UCX2のリモートコントローラーARC USBはよく使う機能をアサインすることで、本体に触れることなく必要な操作を一瞬で呼び出せる便利アイテム。UCX2のDURec端子に直接接続ができるため、PCに繋ぐドックのUSBポートを消費しないので助かります。
電源&音源モジュール
FURMAN PL-PLUS J
Roland JV-2080、E-MU Proteus
ラック系機材ですが、ギターラックシステムに組み込んでいた電源ユニットFURMAN PL-PLUS Jを流用しています。2000年代のギターシステム定番のラック電源でした。電源由来のノイズを軽減するフィルター機能があるらしいのですが、正直なところ効果を実感したことはなく、おまじない的にオーディオIFやギタープロセッサーの電源を取っています。

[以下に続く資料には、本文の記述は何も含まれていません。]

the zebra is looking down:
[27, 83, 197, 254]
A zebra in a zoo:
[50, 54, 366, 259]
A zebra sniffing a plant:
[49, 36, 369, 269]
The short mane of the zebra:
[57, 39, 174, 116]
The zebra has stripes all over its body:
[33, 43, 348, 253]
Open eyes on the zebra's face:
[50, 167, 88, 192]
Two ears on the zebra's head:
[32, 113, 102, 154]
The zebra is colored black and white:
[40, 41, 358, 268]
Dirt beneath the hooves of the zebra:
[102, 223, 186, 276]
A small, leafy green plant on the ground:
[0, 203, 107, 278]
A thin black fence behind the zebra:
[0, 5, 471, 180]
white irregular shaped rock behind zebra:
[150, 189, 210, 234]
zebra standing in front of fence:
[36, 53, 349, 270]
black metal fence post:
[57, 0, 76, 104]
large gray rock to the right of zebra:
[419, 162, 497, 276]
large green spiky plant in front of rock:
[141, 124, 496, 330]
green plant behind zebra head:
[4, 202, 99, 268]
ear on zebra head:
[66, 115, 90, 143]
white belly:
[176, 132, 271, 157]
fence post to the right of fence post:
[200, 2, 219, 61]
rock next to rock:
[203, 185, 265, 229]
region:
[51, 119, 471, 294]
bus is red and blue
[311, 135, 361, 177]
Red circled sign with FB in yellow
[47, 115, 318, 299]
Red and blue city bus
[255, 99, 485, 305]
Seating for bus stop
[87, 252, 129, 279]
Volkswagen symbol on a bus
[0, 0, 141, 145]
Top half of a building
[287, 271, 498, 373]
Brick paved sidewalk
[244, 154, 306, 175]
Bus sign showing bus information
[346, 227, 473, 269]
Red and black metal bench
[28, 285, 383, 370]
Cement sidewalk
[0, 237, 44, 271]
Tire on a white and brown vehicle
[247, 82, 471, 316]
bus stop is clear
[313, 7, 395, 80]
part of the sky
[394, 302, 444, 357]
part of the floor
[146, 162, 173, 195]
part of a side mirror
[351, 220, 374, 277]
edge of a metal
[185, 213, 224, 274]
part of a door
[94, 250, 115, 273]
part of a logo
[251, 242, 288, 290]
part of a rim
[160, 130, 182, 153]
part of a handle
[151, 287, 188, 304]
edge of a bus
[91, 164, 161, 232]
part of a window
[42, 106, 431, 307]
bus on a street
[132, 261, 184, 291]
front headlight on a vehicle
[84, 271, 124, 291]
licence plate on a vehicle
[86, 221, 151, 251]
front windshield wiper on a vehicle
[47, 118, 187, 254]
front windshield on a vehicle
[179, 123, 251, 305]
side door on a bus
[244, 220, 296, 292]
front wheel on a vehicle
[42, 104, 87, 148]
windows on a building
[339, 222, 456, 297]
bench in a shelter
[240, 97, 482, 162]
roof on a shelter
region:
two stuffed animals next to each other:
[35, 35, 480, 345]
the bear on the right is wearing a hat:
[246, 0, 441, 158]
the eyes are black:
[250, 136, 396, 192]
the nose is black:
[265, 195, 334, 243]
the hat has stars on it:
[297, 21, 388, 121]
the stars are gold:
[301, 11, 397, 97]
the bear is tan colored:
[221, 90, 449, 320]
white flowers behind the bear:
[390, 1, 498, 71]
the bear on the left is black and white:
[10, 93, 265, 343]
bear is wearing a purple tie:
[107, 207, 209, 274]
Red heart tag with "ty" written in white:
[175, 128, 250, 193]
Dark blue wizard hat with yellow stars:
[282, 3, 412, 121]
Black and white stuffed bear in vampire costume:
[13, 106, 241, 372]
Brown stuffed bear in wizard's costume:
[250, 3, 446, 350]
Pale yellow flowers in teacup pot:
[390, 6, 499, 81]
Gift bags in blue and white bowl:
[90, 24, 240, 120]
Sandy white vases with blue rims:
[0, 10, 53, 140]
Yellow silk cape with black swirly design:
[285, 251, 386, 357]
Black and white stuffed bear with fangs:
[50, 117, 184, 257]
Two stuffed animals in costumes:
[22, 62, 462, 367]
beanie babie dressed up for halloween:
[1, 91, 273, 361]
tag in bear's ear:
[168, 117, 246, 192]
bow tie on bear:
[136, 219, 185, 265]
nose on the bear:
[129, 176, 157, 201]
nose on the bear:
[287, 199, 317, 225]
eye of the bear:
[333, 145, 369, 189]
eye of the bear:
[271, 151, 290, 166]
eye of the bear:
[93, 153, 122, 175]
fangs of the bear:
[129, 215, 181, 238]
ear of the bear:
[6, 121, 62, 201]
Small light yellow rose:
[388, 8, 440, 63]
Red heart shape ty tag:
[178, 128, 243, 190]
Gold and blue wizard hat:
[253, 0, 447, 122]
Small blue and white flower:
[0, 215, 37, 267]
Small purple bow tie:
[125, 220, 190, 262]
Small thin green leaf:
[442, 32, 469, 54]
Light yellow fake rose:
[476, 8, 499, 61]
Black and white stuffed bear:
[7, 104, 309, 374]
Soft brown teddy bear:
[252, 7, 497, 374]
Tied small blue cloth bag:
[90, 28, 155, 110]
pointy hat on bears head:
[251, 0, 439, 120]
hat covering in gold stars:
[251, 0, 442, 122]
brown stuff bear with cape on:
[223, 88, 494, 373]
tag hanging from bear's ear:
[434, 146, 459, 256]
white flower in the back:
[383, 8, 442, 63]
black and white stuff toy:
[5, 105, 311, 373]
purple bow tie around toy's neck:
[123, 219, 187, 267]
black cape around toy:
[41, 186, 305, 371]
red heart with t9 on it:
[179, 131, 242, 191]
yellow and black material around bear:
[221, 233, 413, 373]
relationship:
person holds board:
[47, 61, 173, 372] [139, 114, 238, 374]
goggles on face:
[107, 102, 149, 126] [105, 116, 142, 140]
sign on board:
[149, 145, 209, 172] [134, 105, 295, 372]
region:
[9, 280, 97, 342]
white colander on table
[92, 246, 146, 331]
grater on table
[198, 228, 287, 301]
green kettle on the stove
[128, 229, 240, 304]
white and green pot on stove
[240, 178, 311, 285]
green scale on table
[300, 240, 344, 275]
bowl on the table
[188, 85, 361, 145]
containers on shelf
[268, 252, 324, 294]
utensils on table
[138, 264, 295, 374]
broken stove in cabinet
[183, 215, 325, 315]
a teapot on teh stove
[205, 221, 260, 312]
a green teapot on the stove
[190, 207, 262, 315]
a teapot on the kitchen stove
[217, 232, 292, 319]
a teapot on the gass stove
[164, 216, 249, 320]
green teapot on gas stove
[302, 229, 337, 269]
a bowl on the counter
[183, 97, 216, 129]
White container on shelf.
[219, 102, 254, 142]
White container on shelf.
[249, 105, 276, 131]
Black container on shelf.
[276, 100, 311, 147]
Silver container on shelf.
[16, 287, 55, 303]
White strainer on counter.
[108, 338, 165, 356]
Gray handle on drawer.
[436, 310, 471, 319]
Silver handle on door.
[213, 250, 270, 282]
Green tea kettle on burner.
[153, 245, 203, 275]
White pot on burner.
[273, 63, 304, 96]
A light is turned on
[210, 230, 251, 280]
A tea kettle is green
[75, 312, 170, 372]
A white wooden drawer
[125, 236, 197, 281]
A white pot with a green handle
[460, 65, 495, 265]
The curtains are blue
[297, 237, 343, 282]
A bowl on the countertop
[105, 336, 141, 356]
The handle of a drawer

ライトモジュールも搭載されていて光モノとしての機能もあります。後継機種のライトモジュールはLEDですが、これはフィラメント式の電球が使用されており、暖色系のやわらかな灯りがレトロな雰囲気を醸してくれます。
音源モジュールも2000年代に定番だったRoland JV-2080とE-MU Proteusをラッキング。ハード音源独特な質感や光モノとしてのインテリア的な存在感があることから今後も残しておこうと思っています。
KORG 01/W FD
ゲームファンの間ではPCエンジン版イースのアレンジなどで知られる米光亮さんが愛用していたという理由で購入したシンセです。
プリセットを試すとPCエンジン版イースで聴くことができるシンセブラスや、パッド系音色がそのまま再生されテンションが爆上がりしますw
KORGコレクションに 01/Wを追加してくださいw
Axe-Fx3
Kemper Profiler Player
ギタープロセッサーはAxe-Fx3 Mark2をメインに使用しています。アンプモデリングやエフェクトの質、量ともにずば抜けており、ルーティングも自由自在。おそらく出来ないことはないくらいの多機能ぶりで、ギタリストのスティーヴヴァイはAxeを宇宙ステーションと評しています。ちなみに僕は使いこなせていませんw
2つ目のギタープロセッサーはKemper Profiler Player 。kemperをペダルサイズに小型化した製品になります。
小型化とのトレードオフのせいか本体にディスプレイがなく、細かい設定はPCやiPhoneにエディターをインストールして使用することになりますが、基本的に録音用途での使用なので特に困ることはありませんでした。
電源スイッチもないので個別スイッチ付きの電源タップをモニター台の横に併設し電源をオンオフしています。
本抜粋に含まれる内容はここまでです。